— Start of Entries shown —

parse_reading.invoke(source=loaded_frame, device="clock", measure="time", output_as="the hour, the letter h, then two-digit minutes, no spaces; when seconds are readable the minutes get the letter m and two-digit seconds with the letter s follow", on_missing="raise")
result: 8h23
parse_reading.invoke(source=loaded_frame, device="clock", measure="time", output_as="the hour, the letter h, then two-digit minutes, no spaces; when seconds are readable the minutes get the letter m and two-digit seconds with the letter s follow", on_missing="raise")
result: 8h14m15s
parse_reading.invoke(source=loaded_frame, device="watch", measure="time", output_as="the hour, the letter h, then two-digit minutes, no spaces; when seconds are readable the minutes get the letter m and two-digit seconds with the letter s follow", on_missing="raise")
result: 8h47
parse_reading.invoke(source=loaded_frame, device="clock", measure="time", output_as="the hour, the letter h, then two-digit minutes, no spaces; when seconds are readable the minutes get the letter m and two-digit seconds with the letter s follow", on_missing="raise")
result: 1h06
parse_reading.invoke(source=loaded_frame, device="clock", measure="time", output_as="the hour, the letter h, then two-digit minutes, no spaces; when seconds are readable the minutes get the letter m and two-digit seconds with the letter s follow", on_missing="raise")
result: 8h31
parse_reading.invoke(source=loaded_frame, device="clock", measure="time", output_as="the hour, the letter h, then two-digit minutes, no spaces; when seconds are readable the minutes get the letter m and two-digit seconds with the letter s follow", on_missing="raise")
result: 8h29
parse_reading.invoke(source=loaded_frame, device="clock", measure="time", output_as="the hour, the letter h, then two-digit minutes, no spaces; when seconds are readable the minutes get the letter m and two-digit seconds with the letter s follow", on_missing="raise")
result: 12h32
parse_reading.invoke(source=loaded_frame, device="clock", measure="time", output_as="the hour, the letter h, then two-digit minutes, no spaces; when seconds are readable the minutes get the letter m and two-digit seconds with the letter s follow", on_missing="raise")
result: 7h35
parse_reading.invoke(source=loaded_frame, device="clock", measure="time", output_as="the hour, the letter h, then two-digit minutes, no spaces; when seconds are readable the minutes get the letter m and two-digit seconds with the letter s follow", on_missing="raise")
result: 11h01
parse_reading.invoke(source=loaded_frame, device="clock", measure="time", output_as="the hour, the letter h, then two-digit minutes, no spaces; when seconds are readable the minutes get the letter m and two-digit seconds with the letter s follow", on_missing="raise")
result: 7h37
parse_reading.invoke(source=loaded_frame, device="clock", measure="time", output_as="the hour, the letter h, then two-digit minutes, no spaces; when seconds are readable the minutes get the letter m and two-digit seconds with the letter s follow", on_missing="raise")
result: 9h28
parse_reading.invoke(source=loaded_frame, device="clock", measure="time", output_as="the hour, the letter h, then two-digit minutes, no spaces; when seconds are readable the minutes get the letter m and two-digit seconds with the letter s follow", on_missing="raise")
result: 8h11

— End of Entries shown —

**Your task:** Report how many lines of the entries above contain the string "result", matching case exactly, and give only the number.

**The solution:** 12